Input:
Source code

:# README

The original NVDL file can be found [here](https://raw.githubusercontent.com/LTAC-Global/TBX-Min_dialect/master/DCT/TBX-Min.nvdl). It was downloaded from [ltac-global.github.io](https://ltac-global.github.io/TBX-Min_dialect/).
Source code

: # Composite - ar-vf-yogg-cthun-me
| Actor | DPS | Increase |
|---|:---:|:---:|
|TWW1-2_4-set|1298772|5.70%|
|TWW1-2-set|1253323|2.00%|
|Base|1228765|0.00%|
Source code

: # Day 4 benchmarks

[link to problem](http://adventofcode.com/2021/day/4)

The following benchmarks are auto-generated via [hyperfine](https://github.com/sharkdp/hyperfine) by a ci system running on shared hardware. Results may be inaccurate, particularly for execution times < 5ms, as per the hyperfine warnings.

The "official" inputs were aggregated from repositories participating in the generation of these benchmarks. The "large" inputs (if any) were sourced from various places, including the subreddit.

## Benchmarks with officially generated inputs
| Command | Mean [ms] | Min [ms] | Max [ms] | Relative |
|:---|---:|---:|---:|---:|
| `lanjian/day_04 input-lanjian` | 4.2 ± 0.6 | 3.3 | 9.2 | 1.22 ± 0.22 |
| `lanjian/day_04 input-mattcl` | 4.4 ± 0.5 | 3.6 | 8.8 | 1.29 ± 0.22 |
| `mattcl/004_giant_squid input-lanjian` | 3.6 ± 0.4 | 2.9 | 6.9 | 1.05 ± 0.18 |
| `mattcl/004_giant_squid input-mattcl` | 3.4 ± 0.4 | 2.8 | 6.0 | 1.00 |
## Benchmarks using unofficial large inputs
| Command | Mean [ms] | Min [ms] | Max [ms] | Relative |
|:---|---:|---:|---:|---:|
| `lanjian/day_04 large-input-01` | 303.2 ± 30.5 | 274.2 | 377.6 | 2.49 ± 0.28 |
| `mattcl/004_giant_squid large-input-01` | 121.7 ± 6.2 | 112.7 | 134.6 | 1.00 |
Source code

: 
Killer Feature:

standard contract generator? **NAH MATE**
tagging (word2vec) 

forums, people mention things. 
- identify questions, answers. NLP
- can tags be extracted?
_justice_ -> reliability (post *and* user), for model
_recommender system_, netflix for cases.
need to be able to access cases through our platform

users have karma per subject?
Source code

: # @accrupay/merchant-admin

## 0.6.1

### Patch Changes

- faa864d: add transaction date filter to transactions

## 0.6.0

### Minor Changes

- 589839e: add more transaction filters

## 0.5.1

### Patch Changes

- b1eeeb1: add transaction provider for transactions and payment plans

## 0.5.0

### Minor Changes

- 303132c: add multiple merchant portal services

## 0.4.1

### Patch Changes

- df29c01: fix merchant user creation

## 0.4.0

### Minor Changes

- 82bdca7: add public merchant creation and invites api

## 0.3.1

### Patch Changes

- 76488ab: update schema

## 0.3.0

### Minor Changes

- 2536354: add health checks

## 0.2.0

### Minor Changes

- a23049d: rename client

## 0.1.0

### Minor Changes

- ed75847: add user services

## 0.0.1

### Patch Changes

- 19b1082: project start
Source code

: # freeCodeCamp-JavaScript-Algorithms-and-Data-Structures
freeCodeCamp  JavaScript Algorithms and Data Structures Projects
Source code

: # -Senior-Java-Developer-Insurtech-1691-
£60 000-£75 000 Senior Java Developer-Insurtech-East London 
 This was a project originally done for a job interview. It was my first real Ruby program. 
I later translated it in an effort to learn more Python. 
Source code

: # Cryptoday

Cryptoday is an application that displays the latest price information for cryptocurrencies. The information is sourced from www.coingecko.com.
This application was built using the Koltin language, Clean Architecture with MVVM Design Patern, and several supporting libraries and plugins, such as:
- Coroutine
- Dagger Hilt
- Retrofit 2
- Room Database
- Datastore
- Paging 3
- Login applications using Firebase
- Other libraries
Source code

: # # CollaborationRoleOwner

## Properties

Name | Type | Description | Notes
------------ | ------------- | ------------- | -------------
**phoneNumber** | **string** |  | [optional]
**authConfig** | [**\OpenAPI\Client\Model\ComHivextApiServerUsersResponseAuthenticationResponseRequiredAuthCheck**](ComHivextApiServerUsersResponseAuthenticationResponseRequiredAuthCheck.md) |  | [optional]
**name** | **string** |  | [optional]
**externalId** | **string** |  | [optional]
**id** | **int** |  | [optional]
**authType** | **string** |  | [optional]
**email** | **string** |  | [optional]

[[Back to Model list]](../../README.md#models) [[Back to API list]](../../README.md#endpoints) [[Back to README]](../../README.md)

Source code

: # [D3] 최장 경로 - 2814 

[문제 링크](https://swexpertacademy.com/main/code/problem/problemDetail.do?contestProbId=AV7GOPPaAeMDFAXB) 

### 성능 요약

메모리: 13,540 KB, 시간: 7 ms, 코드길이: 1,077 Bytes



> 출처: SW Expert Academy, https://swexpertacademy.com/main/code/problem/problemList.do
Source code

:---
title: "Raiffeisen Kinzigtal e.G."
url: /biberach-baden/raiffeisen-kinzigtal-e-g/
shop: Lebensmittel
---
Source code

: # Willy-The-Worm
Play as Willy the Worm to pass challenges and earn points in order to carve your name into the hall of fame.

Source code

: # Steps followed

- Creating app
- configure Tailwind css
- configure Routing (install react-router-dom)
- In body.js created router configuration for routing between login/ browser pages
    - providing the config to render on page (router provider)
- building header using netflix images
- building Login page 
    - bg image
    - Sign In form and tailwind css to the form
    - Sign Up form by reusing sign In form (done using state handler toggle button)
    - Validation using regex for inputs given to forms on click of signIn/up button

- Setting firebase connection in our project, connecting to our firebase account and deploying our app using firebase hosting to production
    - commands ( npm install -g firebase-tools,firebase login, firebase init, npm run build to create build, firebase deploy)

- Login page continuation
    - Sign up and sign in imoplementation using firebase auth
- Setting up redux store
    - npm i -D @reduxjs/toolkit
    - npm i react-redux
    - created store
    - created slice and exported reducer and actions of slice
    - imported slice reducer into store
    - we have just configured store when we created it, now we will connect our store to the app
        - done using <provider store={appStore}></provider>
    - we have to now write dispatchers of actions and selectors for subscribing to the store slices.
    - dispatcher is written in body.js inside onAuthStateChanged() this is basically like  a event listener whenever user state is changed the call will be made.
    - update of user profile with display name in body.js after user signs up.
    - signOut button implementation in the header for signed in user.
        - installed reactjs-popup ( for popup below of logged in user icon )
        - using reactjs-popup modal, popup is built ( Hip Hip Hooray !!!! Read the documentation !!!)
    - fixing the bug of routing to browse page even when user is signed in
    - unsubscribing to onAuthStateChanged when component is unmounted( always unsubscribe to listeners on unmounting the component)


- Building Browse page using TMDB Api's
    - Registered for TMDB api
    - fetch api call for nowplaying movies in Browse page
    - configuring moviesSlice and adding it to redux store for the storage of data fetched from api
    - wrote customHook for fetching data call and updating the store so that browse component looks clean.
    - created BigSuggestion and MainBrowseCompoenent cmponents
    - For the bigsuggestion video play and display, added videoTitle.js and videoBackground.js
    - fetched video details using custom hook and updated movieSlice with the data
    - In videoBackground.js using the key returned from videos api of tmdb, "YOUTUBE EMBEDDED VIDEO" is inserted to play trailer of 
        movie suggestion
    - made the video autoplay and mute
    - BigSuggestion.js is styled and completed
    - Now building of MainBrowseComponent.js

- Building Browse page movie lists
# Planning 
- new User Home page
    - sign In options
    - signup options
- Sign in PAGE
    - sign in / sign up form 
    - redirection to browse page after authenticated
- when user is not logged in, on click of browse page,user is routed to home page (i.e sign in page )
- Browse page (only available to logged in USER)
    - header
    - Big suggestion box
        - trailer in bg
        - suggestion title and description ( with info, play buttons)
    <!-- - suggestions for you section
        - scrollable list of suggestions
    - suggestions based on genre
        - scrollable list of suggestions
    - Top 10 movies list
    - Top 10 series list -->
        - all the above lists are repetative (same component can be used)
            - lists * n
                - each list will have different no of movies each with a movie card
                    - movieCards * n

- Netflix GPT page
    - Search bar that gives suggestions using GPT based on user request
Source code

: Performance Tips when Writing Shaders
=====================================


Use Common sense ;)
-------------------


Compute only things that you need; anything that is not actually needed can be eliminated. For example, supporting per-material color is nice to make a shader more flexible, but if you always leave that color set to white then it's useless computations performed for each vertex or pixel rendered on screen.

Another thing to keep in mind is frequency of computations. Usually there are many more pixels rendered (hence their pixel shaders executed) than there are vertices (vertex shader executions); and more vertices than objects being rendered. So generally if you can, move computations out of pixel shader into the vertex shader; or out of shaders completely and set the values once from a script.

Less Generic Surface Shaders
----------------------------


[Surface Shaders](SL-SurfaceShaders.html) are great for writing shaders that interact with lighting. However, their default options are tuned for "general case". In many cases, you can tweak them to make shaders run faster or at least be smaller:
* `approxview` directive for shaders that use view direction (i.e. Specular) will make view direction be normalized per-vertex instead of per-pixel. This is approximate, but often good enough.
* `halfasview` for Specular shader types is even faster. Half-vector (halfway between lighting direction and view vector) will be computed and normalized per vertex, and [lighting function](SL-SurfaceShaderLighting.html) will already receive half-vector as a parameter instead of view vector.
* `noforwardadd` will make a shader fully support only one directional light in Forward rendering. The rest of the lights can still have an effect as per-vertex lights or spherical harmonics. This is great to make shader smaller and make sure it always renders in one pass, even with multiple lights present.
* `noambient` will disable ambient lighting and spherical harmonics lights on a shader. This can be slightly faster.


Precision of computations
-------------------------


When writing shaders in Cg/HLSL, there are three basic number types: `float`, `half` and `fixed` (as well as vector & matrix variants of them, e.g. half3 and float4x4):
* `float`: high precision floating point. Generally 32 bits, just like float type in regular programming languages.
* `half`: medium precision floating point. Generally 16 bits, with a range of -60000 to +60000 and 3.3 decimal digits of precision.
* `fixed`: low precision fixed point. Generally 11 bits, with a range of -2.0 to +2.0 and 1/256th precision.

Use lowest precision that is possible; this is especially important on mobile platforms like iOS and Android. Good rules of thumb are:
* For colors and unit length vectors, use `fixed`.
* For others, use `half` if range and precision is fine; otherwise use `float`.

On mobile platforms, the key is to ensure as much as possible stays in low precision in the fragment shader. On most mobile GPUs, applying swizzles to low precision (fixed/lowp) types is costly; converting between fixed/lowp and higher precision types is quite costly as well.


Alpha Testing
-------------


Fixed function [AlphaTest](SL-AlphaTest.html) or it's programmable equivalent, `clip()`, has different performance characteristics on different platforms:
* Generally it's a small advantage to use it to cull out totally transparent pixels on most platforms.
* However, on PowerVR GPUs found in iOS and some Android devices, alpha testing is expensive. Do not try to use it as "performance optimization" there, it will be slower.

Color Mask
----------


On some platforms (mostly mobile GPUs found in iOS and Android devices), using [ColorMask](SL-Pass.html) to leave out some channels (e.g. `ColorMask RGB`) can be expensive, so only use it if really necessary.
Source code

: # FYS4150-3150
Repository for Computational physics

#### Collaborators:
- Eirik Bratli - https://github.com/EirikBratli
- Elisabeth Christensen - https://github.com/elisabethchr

Exercise directions:
Everything above from the line containing "- In body.js" through the line containing "- Setting firebase" must be copied exactly. Nothing outside that range belongs in the answer.

Task result:
- In body.js created router configuration for routing between login/ browser pages
    - providing the config to render on page (router provider)
- building header using netflix images
- building Login page 
    - bg image
    - Sign In form and tailwind css to the form
    - Sign Up form by reusing sign In form (done using state handler toggle button)
    - Validation using regex for inputs given to forms on click of signIn/up button

- Setting firebase connection in our project, connecting to our firebase account and deploying our app using firebase hosting to production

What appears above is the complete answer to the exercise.